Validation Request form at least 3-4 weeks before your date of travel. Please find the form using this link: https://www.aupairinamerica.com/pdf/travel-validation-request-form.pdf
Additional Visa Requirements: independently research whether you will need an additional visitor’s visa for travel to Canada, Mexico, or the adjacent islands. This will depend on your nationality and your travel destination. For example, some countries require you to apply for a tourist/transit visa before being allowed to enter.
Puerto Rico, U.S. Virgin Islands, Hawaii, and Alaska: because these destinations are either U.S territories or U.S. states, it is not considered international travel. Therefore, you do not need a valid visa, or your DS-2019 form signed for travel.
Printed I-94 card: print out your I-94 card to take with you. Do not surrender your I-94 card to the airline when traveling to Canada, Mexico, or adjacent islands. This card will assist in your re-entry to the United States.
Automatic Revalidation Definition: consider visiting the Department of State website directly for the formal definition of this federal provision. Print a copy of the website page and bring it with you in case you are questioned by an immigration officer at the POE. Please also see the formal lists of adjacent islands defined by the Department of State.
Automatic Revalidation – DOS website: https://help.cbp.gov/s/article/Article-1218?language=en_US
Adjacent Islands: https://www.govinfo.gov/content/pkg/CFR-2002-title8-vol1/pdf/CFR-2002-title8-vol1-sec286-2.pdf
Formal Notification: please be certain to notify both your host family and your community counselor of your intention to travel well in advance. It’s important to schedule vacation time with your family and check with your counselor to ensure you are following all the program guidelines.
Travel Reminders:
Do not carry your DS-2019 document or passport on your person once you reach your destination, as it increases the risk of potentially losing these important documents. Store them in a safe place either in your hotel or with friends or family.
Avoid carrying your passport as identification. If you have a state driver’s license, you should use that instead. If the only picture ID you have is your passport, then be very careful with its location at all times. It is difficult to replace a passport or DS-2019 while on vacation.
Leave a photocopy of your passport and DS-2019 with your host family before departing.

☆ ☆ ☆

* TASK BRIEF *
Look through the records and gather each line with the word "host".

* ANSWER SPACE *
Formal Notification: please be certain to notify both your host family and your community counselor of your intention to travel well in advance. It’s important to schedule vacation time with your family and check with your counselor to ensure you are following all the program guidelines.
Leave a photocopy of your passport and DS-2019 with your host family before departing.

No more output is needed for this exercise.